The TripAlbum | Laetitia Sadier By Stewart Mason
Former Stereolab frontwoman moves on.
On first listen, Laetitia Sadier's solo debut--not counting the three albums by her former side project Monade, the first of which was almost entirely a homemade affair--sounds close enough to later Stereolab albums that a fellow Critical Mob staffer wondered aloud why the band bothered to break up. But just as each Stereolab album had subtle but important differences from the one before, The Trip reveals its unique aspects upon closer examination. The obvious difference is the relative lack of electronics: Sadier herself plays only guitar, and the vintage synthesizers are otherwise kept in check, coloring the songs rather than anchoring them. The overall vibe is often reminiscent of Sadier's beloved vintage '60s sunshine pop, most notably on a springy cover of "By the Sea" by cult favorites Wendy and Bonnie, which features an interlude of wordless harmonies directly reminiscent of The Free Design, the sibling act that Stereolab named a 1999 single after.
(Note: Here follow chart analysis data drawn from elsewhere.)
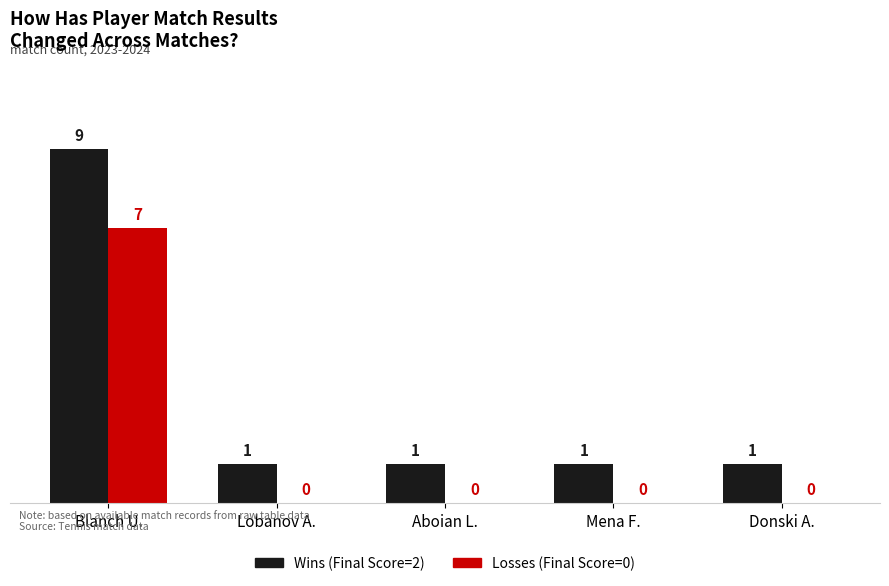

How many Losses (Final Score=0) values are between 0 and 1?

4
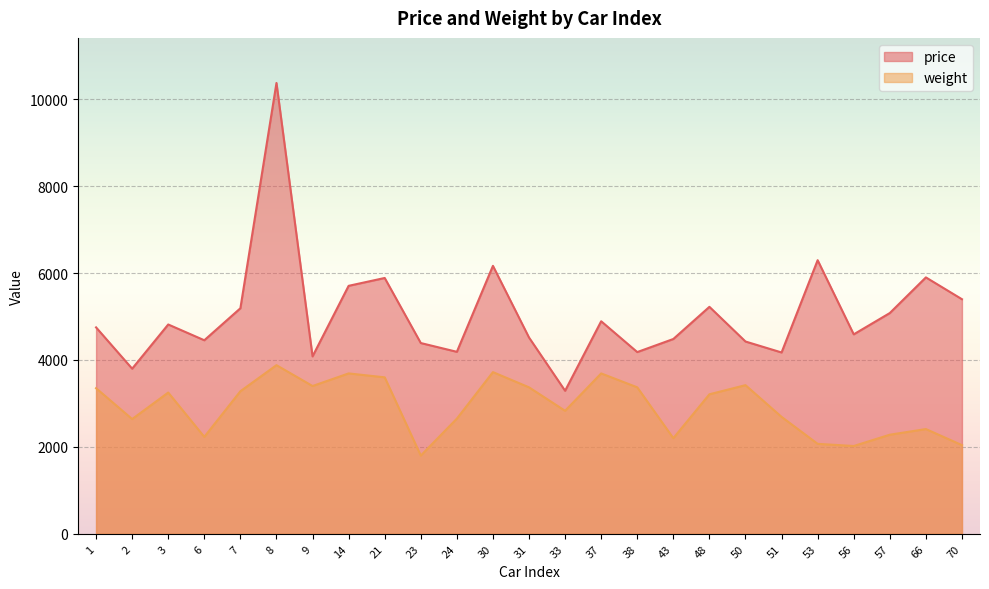

What is the value of the weight point at the 22nd from the left?

2020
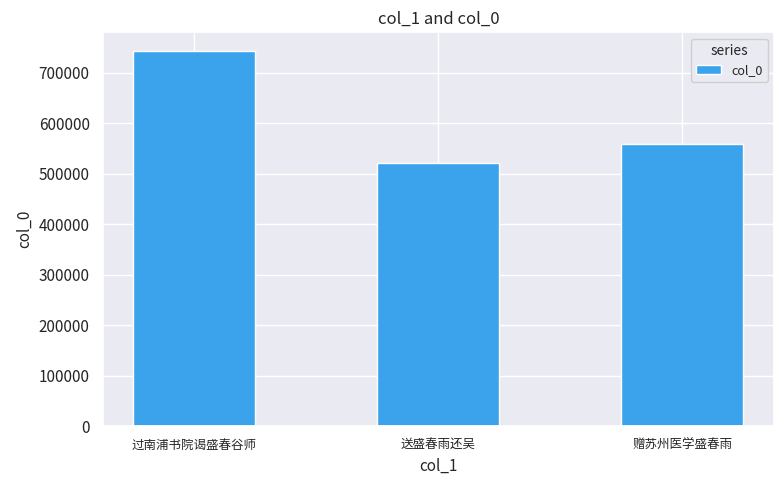

Which category has the highest value across all series?

过南浦书院谒盛春谷师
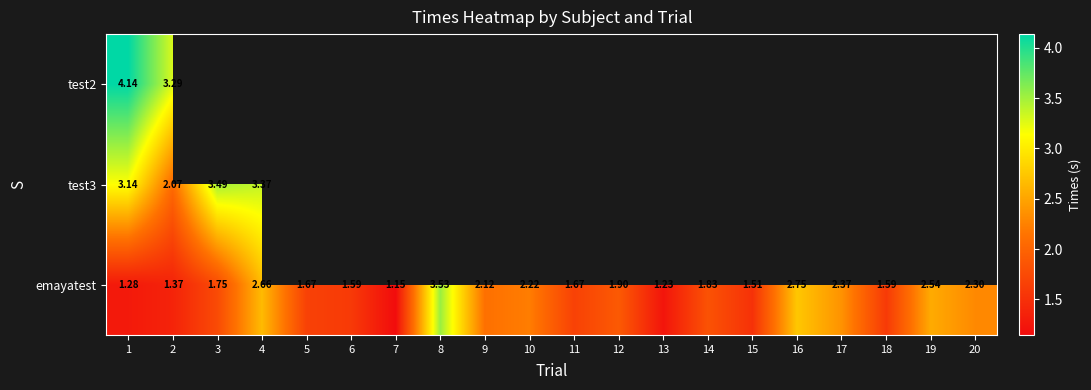

Which series has the largest range (max minus min)?

emayatest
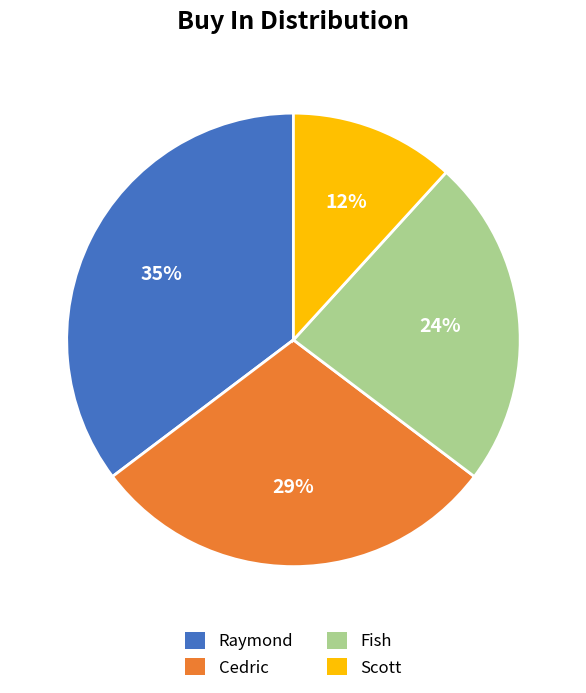

Rank the categories by value from highest to lowest.

Raymond, Cedric, Fish, Scott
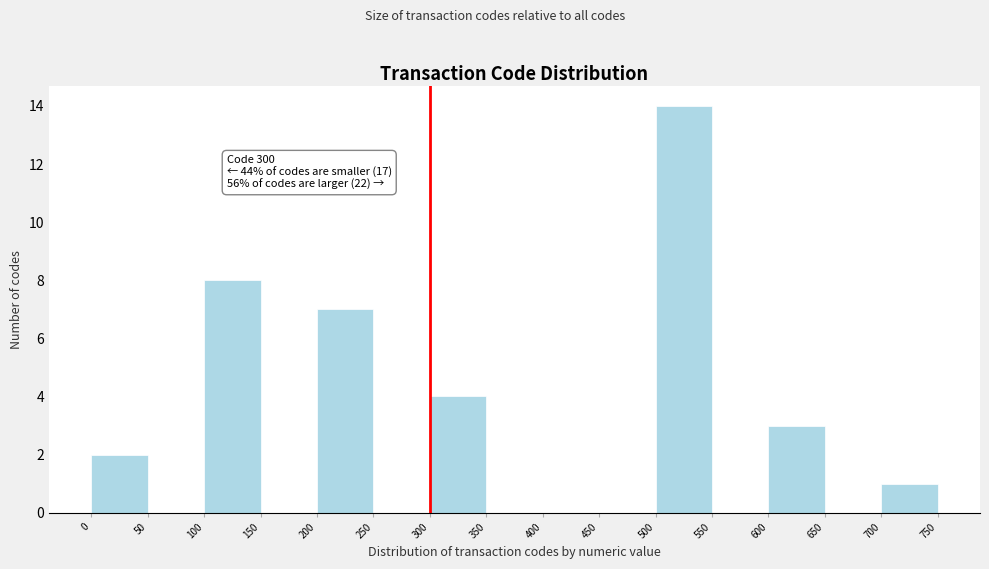

Which range on the x-axis has the tallest bar?

500 to 550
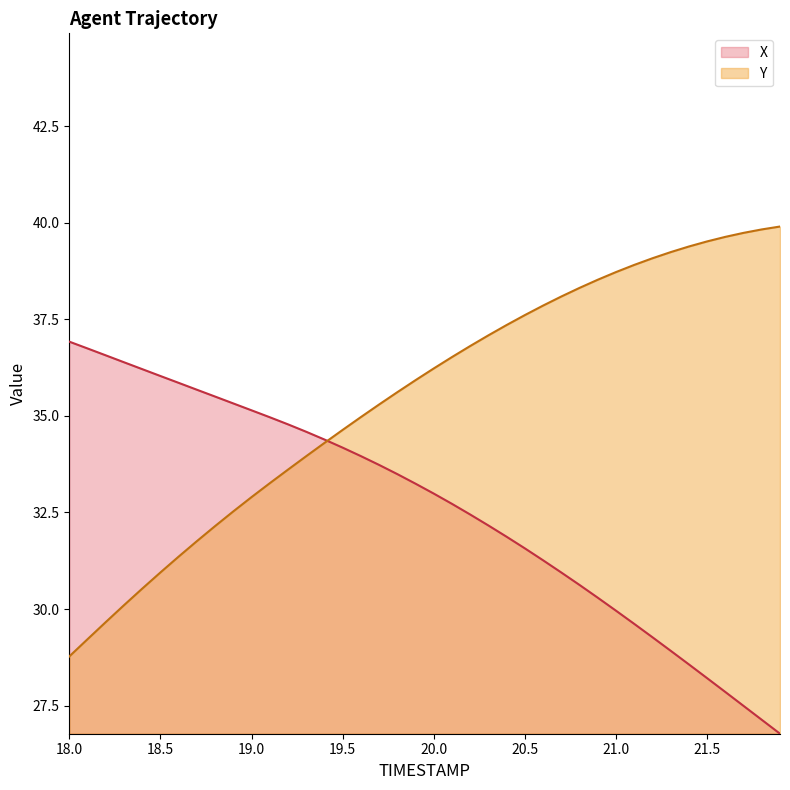

What is the label of the 13th point from the left?

19.2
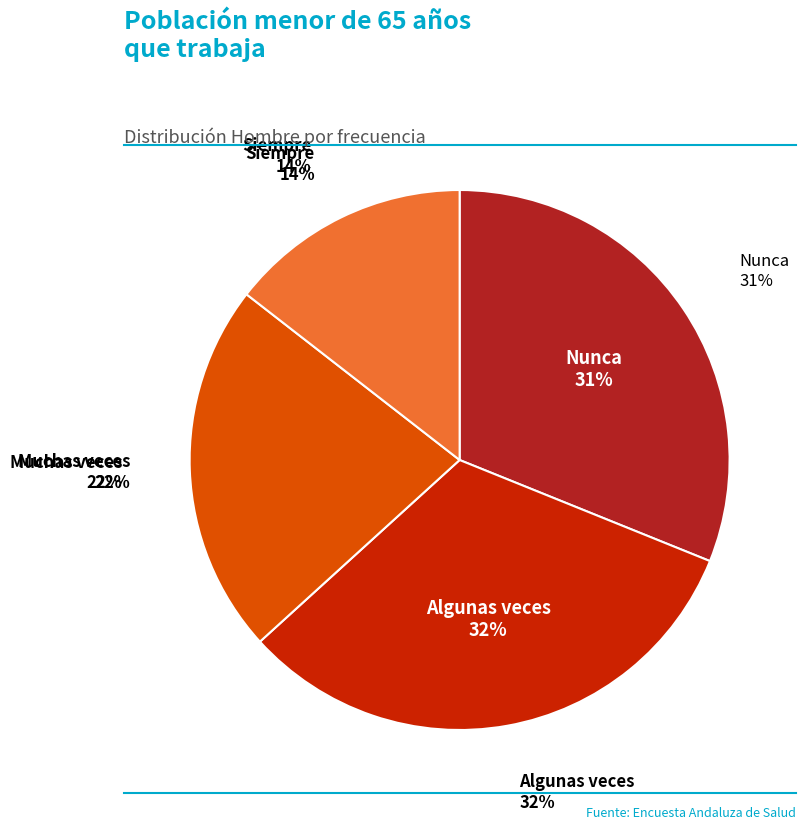

Is Muchas veces the majority of the pie?

No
The other two covers, sultry takes on Les Rita Mitsouko's mid-'80s dance hit "Un Soir, Un Chien" and the Gershwin standard "Summertime," prove yet again Sadier's eternal hipness, but it's her original songs that stand out: after 20 years singing oblique, often theoretical lyrics, there's a startling first-person directness to songs like "One Million Year Trip" and "Another Monster." Recorded half with her former Monade bandmates Emmanuel Mario and Julien Gasc and half with California polymath Richard Swift, the album nonetheless sounds remarkably uniform, testament to Sadier's singular musical vision.